There is an old chart from Bank of America that shows how every Fed tightening cycle ends in a crisis.
... the only question is when. It is perhaps worth noting that the last time we showed this chart was in late 2018, just before Powell capitulated on the Fed's last tightening cycle, and not long before the covid pandemic sparked the biggest monetary and financial stimulus in world history. In other words, it is virtually assured that every time the Fed pulls away the punch bowl the market crashes.
Another thing that is virtually assured, is that by the time the tightening Fed realizes it has made a policy mistake, the economy is in a recession.
It's why as DB's Jim Reid writes in his Thursday Chart of the Day, the Fed's decision will have profound implications for the start date of the next recession.
Indeed, having accelerated their taper, it now opens the path for the first hike in the cycle to occur in H1, with March now widely cited as the month of "liftoff" but for the purpose of Reid's "thinking note," let's say the first rate hike is in June.
So given that the Fed tightening eventually contributes to recessions, when should the next one occur?
A look at the table in a recent DB note “When the Fed hike: what happens next?” suggests the median and average time to the next recession is 37 and 42 months after the first hike. So that takes us to July 2025 and December 2025 respectively. That said, the earliest gap over 13 cycles is 11 months and that would take us to May 2023.

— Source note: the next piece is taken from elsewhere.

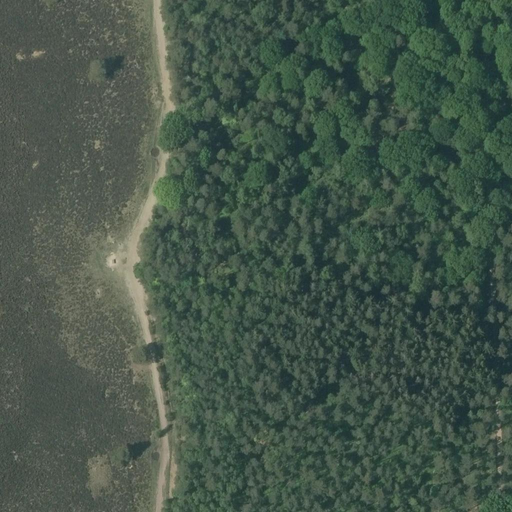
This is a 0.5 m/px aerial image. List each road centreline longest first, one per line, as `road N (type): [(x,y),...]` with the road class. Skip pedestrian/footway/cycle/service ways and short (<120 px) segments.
road 1 (track): [(159,511),(163,436),(133,260),(167,146),(158,0)]
road 2 (track): [(486,0),(501,511)]
road 3 (track): [(134,280),(170,399),(171,511)]
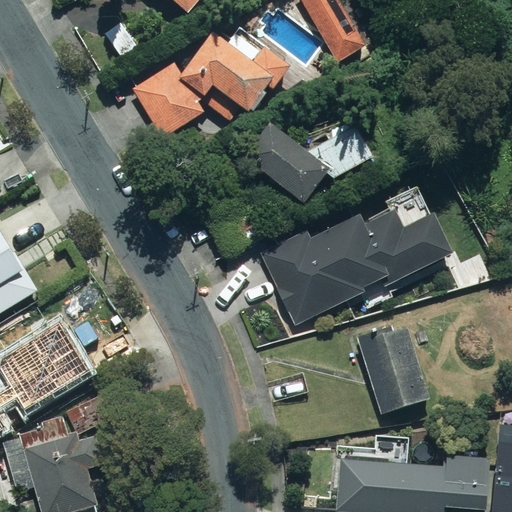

Alternatively, if we go a different route and look at the yield curve, today’s CoTD shows that the 2s10s pretty much always flattens after the first hike. By an average of 80bps over the next 12 months. So a June 2022 first hike may bring an inversion by June 2023 given the 2s10s currently sits at just under 80bps. Obviously that assumes a flat curve from now until June next year which is a big assumption.
Anyway, a recession occurs around 18 months after the 2s10s inverts on average. So that would signal the average recession starting around December 2024. Prior to the pandemic the earliest a recession occurred after a 2s10s inversion was 9 months so that would be around March 2023.
While Reid concedes that there are some "sweeping assumptions used here" this gives you a framework for thinking where we are in the cycle. Clearly each cycle is different and many argue that the Fed is already behind the curve and as such they should have been tightening policy already. This should mean a more compressed cycle relative to history.
Alternatively as we saw in the mid-1960s, with the Fed making an error by keeping policy too loose, they delayed the eventual recession to late-1969 but left us with an inflation problem that created big economic problems in the 1970s that the energy shock then compounded.
So that is the trade off, one which even former Fed uber-dove Kocherlakota is railing against (yes, once the Fed's biggest dove, the former Minneapolis Fed president is now an ardent hawk).
All else equal, at this stage history would suggest a US recession in 2024 or 2025 is a realistic assumption, and while it could certainly come earlier, that would assume the earlier end of the historical template.
Incidentally, 2023 is when most respondents (31%) to the latest Deutsche Bank market survey said the next recession would hit, with 2024 just a few percentage points behind at 29%.
Incidentally, the market seems to agree because as we showed recently, traders are now pricing in an inverted 4Y1Y - 2Y1Y forward swap curve, meaning that fed funds in 2025 are seen below 2023, suggesting at some point in the interim, the Fed's next easing cycle will begin.